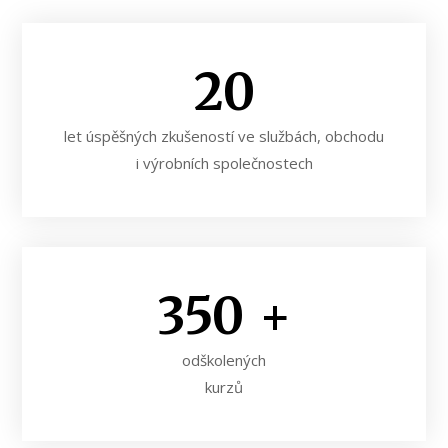
20
let úspěšných zkušeností ve službách, obchodu
i výrobních společnostech
350
+
odškolených
kurzů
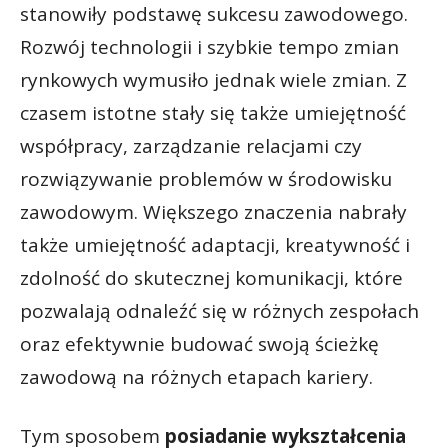
stanowiły podstawę sukcesu zawodowego.
Rozwój technologii i szybkie tempo zmian
rynkowych wymusiło jednak wiele zmian. Z
czasem istotne stały się także umiejętność
współpracy, zarządzanie relacjami czy
rozwiązywanie problemów w środowisku
zawodowym. Większego znaczenia nabrały
także umiejętność adaptacji, kreatywność i
zdolność do skutecznej komunikacji, które
pozwalają odnaleźć się w różnych zespołach
oraz efektywnie budować swoją ścieżkę
zawodową na różnych etapach kariery.
Tym sposobem
posiadanie wykształcenia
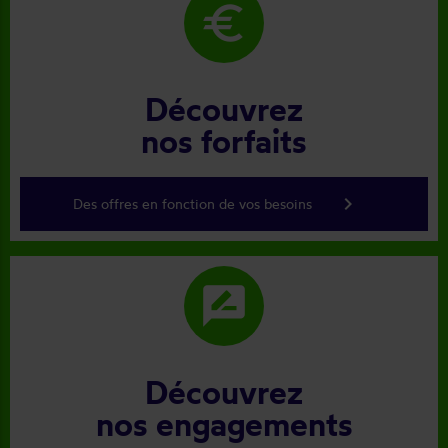
euro
Découvrez
nos forfaits
keyboard_arrow_right
Des offres en fonction de vos besoins
rate_review
Découvrez
nos engagements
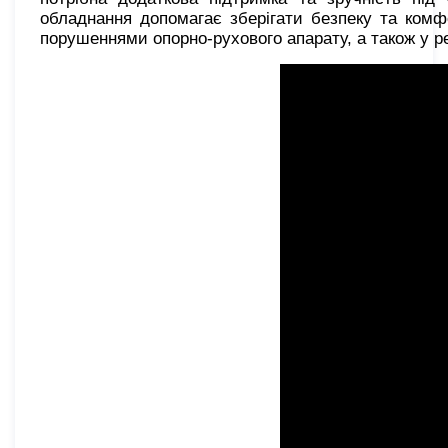
обладнання допомагає зберігати безпеку та комфо
порушеннями опорно-рухового апарату, а також у ре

- - - -

**PROBLEM**
Filter the listing by the string "zmian"; copy each matching line.

**TASK ANSWER**
Rozwój technologii i szybkie tempo zmian
rynkowych wymusiło jednak wiele zmian. Z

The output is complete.